Raccolta dell’umido rovinata dai sacchetti: il 43% non è compostabile
17/10/2017 di Alice Bellincioni
C’è una buona notizia: gli italiani sono sempre più attenti alla raccolta dell’umido. Peccato che a rovinarla siano spesso le buste utilizzate: il 43% non sarebbero compostabili, secondo il Consorzio italiano compositori (Cic). In gran parte è colpa dei cittadini, che trascurano l’obbligo di raccolta con sacchetti biodegradabili, ma una parte delle impurità deriva anche da quelle buste spacciate per compostabili e che in realtà non lo sono del tutto.
I dati sono stati presentati durante il convegno “Biowaste: ricerche e monitoraggi per favorire la qualità della raccolta differenziata dell’umido e della plastica”, organizzato a Milano presso la Fondazione Cariplo da Assobioplastiche, Corepla, Conai e Cic. Al di là del problema delle buste scorrette, il quadro è positivo: nel 2016 – riferisce l’AdnKronos – sono state prodotte 47.800 tonnellate di imballaggi in plastica compostabile, con un trend di crescita del 59% rispetto al 2013.
RACCOLTA DELL’UMIDO ROVINATA DAI SACCHETTI: IL 43% NON COMPOSTABILE
«La purezza media dell’umido raccolto nelle nostre città – si legge nello studio del Consorzio Italiano Compostatori – è superiore al 95%. La parte restante è costituita da materiali non compostabili, di cui oltre il 60% da plastica». La plastica rappresenta quindi il 3% circa dell’umido totale raccolto, a causa proprio dell’utilizzo dei sacchetti sbagliati. Lo studio del Cic ha permesso di quantificare la plastica e la bioplastica che transitano nel settore del compostaggio: negli impianti dedicati alla produzione del compost arrivano circa 31.000 tonnellate di bioplastica, che vengono trasformate direttamente in compost, e circa 73.500 tonnellate di plastica, che devono prima essere lavorate per separare ed estrarre i materiali con cui si può produrre compost di qualità. «Oltre a costituire un costo per gli impianti – aggiunge Alessandro Canovai, presidente Cic – questi polimeri fossili generano un effetto di trascinamento e per toglierli servono tecnologie complesse».

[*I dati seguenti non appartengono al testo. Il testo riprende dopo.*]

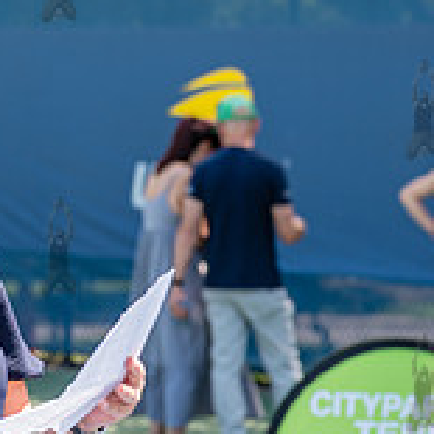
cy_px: 192
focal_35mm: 284
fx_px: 4028
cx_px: -40
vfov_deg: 6.2
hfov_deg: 6.1
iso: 100
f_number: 4
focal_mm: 79
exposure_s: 1/320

I DATI SULLA RACCOLTA DIFFERENZIATA DELLA PLASTICA, COMPOSTABILE E NON
Il problema è anche inverso: il 16% delle buste di bioplastica vengono erroneamente confluite nella raccolta differenziata della plastica, compromettendone il riciclo. Secondo il Consorzio nazionale per la raccolta, il riciclo e il recupero degli imballaggi in plastica (Corepla) sono 7.500 tonnellate, pari a circa lo 0,85% della plastica raccolta. I dati sul riciclo degli imballaggi in plastica, compostabili e non, sono comunque positivi: regione più virtuosa il Veneto, con 25 chili raccolti per abitanti. Segue di poco la bistrattata Campania, con la stessa media della Lombardia: 18 chili a persona. Maglia nera per la Sicilia, con solo 4 chili ad abitante. Inutile prendersela solo con i cittadini, perché molto spesso la responsabilità è delle amministrazioni.
«Ogni anno noi – afferma Antonello Ciotti, presidente del Consorzio Corepla – riconosciamo ai comuni che svolgono la raccolta differenziata circa 280 milioni di euro, che servono a coprire gli extra-costi della raccolta differenziata rispetto alla raccolta normale. Un aiuto significativo che favorisce la differenziata, primo motore dell’economia circolare». Il riciclo dei rifiuti presenta molti vantaggi, non solo economici, ma anche ambientali, soprattutto, spiega Giorgio Quagliuolo, presidente di Conai, «in un Paese come il nostro, che è povero di materie prime. La raccolta differenziata non è un fine, è un mezzo. Il fine ultimo è il riciclo, quindi la raccolta differenziata deve essere fatta bene e deve essere di qualità».